First, my reading of Giblin's testimony causes me to conclude that,
when he testified that the assigning bank bears the cost of the
mortgage assignment fee, he was describing who was responsible for
the fee in the relationship between Midwest and Gary-Wheaton, not
in the relationship between Gary-Wheaton and a borrower.  In
addition, he explained that a lender could charge a borrower the
mortgage assignment recording fee at closing, even if it did not
assign the mortgage until after closing.  His testimony, therefore,
does not support a conclusion that the assigning bank always pays
the mortgage assignment recording fee.  Furthermore, Giblin's
testimony concerning the relationship between Midwest and Gary-
Wheaton is an insufficient basis from which to conclude that it was
not customary for other banks to charge borrowers a mortgage
assignment recording fee.
     Second, a borrower is not a "stranger" to the assignment of
its loan, as the facts of this case illustrate.  As a direct result
of the assignment of their mortgage to Midwest, plaintiffs in this
case received an annual interest rate .05% lower than Gary-Wheaton
could have offered them if it had not assigned their loan.  In
addition, at the time of their loan application, Gary-Wheaton
informed plaintiffs that their loan would be sold.

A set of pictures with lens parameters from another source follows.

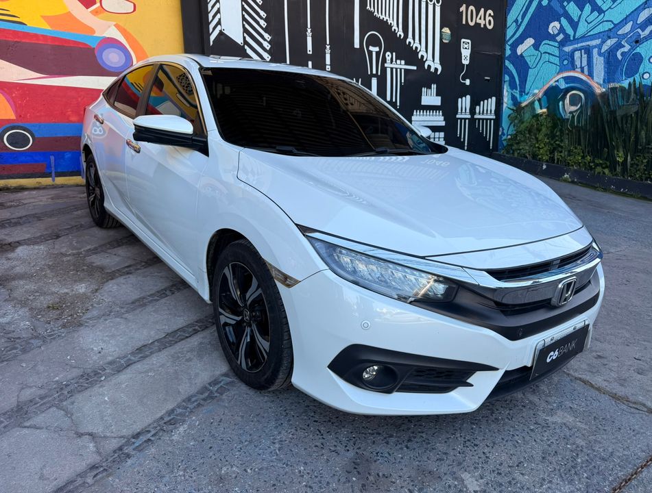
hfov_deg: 71.4
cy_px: 246
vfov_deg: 57.1
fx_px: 454
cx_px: 326
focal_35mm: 24
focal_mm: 6.76
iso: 80
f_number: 1.78
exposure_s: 1/510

     The mortgage assignment recording fee was, therefore, a cost
of plaintiffs' loan.  There is no legal reason why a lender may not
pass this cost on to the borrower in the same way that it charges
borrowers other fees, such as document preparation fees, for its
costs of doing business. 
     I also disagree with the majority's conclusion that a lender
"conceals" the mortgage assignment recording fee by providing a
borrower with a gross estimate of recording fees.  It no more
conceals this fee than it conceals other recording fees, such as
the mortgage recording fee, that it more specifically discloses at
closing on the HUD-1 form.  As I have explained, a gross estimate
that includes an amount for a mortgage assignment recording fee
sufficiently informs a borrower of this fee and allows the borrower
to make an effective comparison of the recording fees charged by
various lenders.  The precise identity of each recording fee, such
as those for recording the mortgage, deed, and releases, as well as
the assignment of the mortgage, would be of little additional help
in comparison shopping for a loan.   
     The court's decision in Butitta v. First Mortgage Corp., 218
Ill. App. 3d 12, 578 N.E.2d 116 (1991), supports a conclusion that
a lender may charge a mortgage assignment recording fee in the
circumstances of this case.  The majority distinguishes Butitta on
the basis that, unlike plaintiffs in this case, the plaintiffs in
that case did not allege the materiality of the mortgage assignment
fee.  This does not make Butitta inapplicable to the situation
before us, however, because the lack of materiality was only one of
the bases for the court's finding that there was no Consumer Fraud
Act violation.  The court held that there was no Consumer Fraud Act
violation in that case because plaintiffs had failed to show that
the mortgage assignment recording fee was material or illegal.
     Plaintiffs in this case may have alleged materiality, but they
have failed to show that the fee was illegal.  As Butitta holds, it
is not illegal for a lender to charge a mortgage assignment
recording fee at closing.
     The majority argues that Butitta also differs from the
situation before us because there was no unfairness in that case as
there is here.  I cannot accept this argument.  In Butitta the
sellers, who were required to pay the mortgage assignment fee, had
no notice before closing that this fee would be among their costs
at closing.  By contrast, in this case, plaintiffs received an
estimate that included this fee at the time they made their loan
application.  Furthermore, I do not see how it is more fair to
charge a seller a recording fee for the assignment of a buyer's
mortgage than it is to charge a buyer a fee for the assignment of
his own mortgage, especially when he benefits from that assignment
by obtaining a lower interest rate.
     For the foregoing reasons, I would affirm the circuit court's
judgment dismissing plaintiffs' escrow suspension fee claim, but
answer the certified question in the negative.